Exercises to complete ::
• 1. In the biography of Debere, rewrite the passage from "He began by" up to and including "his later writings.", changing "Mažtan-Kal" to "Grand Forum".
• 2. According to the biography of Debere, who was Verduria's first printer?
• 3. Continue the biography of Debere from its last sentence.

Document excerpt ::

Nonetheless Ihano excelled at his studies. He came in first in the school’s fifth-year examinations; for this he won a stipend for a year’s study at the University of Verduria, starting in 3237. (The university is free; but room and board are not.) After the first year, his money ran out, and he began years of improvisation on the brink of penury. He cadged off his friends; he took odd jobs; he tutored schoolchildren or his dimmer classmates. For a year he worked as a clerk in a brokerage; for two years he was a schoolteacher in Belušati; he was a secretary to a naval officer and catalogued the library of the cont of Vešdan. (Fortunately, the count’s library was in Verduria city rather than on his estate.) When he could, he took classes. It took him six years to finish his suméria in place of the usual three.

He began by studying Caďinor and history, but grew fascinated by Oratory. He used to attend the Mažtan-Kal (City Forum) daily, to hear and study the speakers; he formed a great admiration for its lord, Tomao Ihtüec. He attempted to capture the speeches on paper; this would be an essential resource for his later writings.

The suméria was a ticket into at least the lower middle class; Debere was able to live a little less precariously. He worked as a clerk for several institutions, including the perař (patriarch); he then found steady work teaching at the University’s own avisar. In 3245 he married Taviďa Nërapríša, the widow of a shopkeeper, she was ten years older than him, but had some money, which they used to buy a small house in the Biško. He continued his studies, completing his scrifteca in 3253.

He became a deacon in the local Eleďe church, Oräna, and achieved some reknown with a series of sermons expounding Eleďe doctrine and comparing it to Caďinorian thought, later published as Esce Aď e caďin? (Is God Caďinorian?). Though these are not as erudite as his later works, they already have his characteristic gravity and common sense, leavened with an epigrammatic wit.

Mature life

Debere was one of the first to see the potential of the new technology of printing for education. He persuaded Ikobo Mirtíy, Verduria’s first printer, to publish a short collection of readings in Caďinor that he could use in his classes at the avisar, perhaps the first textbook printed in Verduria (though not in Avéla). In 3260 Mirtíy published Debere’s book of sermons, and in 3262 Mašromî kallogë (Masters of oratory), a set of brief biographies of master orators in Caďinor and Verdurian.

In 3263 his wife died, and he went to live for two years with a friend from the university, Moseo Tire, now a prosperous merchant with an estate near Pelym. During this time king Tomao died, and Debere conceived of the project of documenting the fall of Utu-On and the rise of the Eleďe dynasty. He began with what was now a unique resource, his years of notes on Tomao’s career in the Kal. He spoke with everyone he knew, and by now his contacts were extensive: University classmates who were now nobles and rich merchants; former Kal speakers who were now members of the Esčambra; the Patriarch and others in the church, which had been a focus of anti-Utu activity.

Data supplied ::

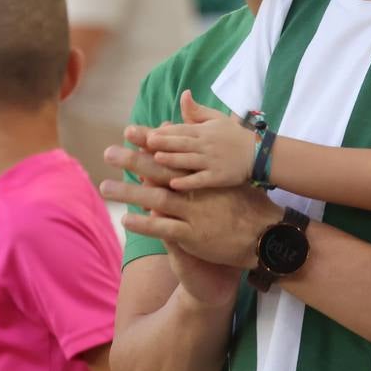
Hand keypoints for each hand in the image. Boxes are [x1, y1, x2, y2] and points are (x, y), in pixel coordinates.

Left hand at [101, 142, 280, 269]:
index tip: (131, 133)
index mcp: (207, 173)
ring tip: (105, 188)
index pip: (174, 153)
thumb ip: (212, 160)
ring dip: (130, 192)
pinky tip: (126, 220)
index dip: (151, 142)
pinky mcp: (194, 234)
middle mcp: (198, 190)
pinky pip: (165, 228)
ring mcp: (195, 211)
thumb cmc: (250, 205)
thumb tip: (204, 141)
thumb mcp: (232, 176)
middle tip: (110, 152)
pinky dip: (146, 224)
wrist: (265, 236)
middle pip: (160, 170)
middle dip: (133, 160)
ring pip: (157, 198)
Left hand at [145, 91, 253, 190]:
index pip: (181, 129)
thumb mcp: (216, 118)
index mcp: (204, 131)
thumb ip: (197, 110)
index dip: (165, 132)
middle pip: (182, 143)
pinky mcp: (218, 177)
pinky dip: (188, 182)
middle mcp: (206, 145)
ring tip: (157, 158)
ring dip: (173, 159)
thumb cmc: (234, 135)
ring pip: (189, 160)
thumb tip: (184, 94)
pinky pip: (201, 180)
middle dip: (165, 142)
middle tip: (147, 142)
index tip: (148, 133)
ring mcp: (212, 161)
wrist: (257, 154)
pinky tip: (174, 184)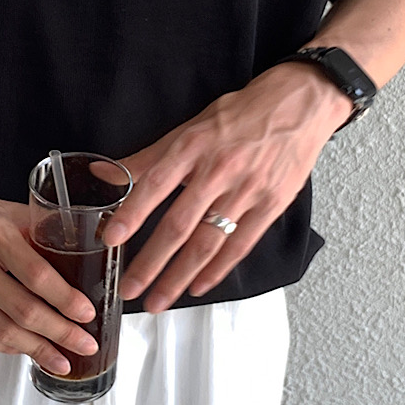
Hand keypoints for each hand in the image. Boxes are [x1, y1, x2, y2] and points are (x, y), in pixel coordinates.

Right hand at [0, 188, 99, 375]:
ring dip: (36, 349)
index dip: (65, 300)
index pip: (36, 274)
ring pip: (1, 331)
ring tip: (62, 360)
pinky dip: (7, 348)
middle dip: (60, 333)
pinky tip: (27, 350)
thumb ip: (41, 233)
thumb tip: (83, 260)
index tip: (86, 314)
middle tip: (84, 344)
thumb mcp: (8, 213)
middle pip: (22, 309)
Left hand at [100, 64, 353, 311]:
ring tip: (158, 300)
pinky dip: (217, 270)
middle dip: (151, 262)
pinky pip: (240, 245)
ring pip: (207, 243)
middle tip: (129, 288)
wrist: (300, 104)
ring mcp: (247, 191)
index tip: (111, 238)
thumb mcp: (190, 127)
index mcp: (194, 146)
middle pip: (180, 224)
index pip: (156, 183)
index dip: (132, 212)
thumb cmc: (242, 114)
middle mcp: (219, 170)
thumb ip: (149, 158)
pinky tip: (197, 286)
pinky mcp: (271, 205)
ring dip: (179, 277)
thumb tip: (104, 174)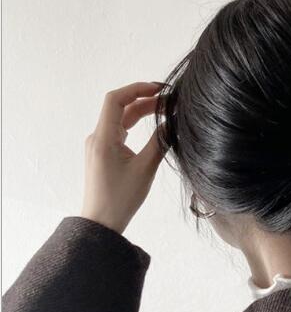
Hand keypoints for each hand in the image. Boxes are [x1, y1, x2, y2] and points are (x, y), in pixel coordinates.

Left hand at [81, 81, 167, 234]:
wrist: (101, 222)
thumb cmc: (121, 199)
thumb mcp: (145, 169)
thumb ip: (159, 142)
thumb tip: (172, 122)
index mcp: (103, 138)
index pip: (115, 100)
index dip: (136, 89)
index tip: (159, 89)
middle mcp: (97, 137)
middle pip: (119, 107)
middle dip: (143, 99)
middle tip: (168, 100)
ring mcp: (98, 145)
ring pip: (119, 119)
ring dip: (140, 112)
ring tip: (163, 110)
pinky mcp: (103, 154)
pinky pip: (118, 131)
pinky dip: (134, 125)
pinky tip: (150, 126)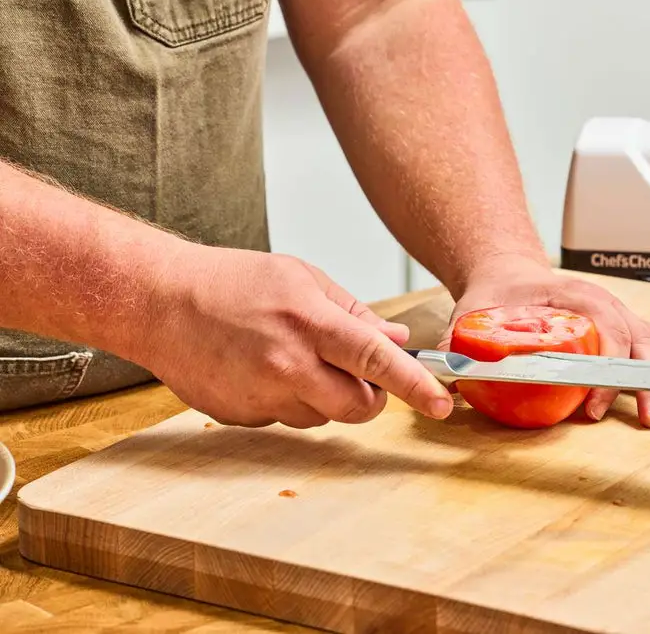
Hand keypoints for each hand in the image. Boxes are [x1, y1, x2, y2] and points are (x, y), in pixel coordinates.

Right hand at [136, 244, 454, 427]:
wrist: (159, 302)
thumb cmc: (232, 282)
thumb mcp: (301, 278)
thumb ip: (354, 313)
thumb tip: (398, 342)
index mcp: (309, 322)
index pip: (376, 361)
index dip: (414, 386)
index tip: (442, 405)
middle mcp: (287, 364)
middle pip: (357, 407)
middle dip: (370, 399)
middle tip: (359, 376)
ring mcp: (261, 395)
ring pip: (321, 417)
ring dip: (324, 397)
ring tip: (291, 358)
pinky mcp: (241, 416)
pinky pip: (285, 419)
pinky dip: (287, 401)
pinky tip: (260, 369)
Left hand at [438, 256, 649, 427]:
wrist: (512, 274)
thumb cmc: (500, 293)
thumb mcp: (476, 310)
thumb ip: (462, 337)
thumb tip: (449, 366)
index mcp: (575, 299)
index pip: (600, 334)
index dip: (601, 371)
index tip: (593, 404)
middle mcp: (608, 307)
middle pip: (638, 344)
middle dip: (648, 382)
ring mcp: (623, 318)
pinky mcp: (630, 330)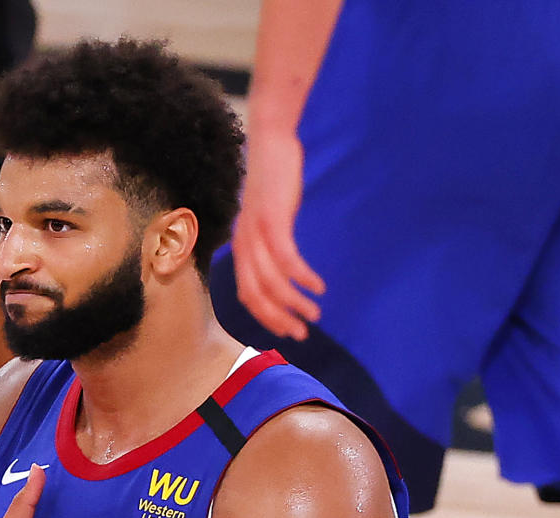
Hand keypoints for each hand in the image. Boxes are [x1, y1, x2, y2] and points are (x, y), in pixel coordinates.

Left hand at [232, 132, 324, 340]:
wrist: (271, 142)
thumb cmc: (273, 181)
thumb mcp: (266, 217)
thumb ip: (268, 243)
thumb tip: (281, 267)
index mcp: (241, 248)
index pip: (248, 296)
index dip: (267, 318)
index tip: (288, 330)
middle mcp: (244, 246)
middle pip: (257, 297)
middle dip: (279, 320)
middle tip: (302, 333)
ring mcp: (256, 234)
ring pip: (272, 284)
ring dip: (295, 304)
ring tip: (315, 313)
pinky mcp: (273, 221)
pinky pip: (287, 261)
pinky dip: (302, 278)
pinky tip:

Task answers ::
• 1.
He began by studying Caďinor and history, but grew fascinated by Oratory. He used to attend the Grand Forum (City Forum) daily, to hear and study the speakers; he formed a great admiration for its lord, Tomao Ihtüec. He attempted to capture the speeches on paper; this would be an essential resource for his later writings.

• 2. Ikobo Mirtíy

• 3.
So lial lebëi tagë (The rise of the new dynasty) was published by Mirtíy in 3270. It had taken seven years to write, and it showed: the book set a new standard for thoroughness and accuracy. Other histories had been based on eyewitnesses as well, but usually just one— the author or the author’s source; Debere had interviewed hundreds of sources. The book was also drily devastating on Tomao’s critics; it carefully considered the claims of the Acorns and other anti-Eleďe factions, and answered them with a barrage of arguments from Verdurian law and Caďinorian tradition. As the novelist Örnom Šmirulo put it, “Before Debere one could oppose the king; afterward, one could only oppose the royalists.” (The Kebreni wars, of course, were another factor in this transition.)

Later life

Queen Elena was so pleased with the book that she granted Debere a royal pension. This allowed him to move to the Išira district, to the house on Zöm street which he would stay for the rest of his life.

Debere was no longer a mere scholar; he was a literary figure, a celebrity. He became as famous for his appearances at the soirées of the swells as for his writings. He was most often compared to a bear— a large, portly, rather ugly figure, with a rather ursine temper. He organized a literary salon of his own, meeting weekly at Lazaro’s inn; famously, members were limited to four beers in the evening, and a new member, on his first night, was required to speak entirely in verse.

He published only one other work of history, a study of the Soley dynasty. He published half a dozen books of sermons and essays; the best-known is Cuesî and sen (Questions to myself), essays on literary, philosophical, and theological topics. He wrote one short novel, Soa sazë malsfaoma (The barbarian prince), the story of a mythical prince who travels the world in search of the secret of happiness (which turns out to be a quiet, hard-working life at home).

Posterity

He died in 3297, and for a generation he was widely considered the greatest of Verdurian writers. On the hundredth anniversary of his birth (that is, 3319), Zöm street was renamed Debere street, in his honor. His fame was cemented by So elir Šm Ihanei Deberei (the Life of Dr. Ihano Debere), published in 3307 by Eleďne Margiteya, one of the members of his salon. She applied Debere’s methods to her biography, speaking to as many friends of his as possible and gathering anecdotes and table talk, but relied heaviest on her own journal; as a result two thirds of the book is devoted to Debere’s last twenty years, the period in which she knew him.

Debere retains his reputation, but not so much his readership. His histories are usually read in excerpts: few readers today are really interested in a 30-page smackdown of the claims of the Duke of Pelym to the Verdurian sash. His essays are a little more popular, especially among Eleďi; his novel is considered unreadable. More readers probably come to know him through Margiteya’s chatty biography than through his own works.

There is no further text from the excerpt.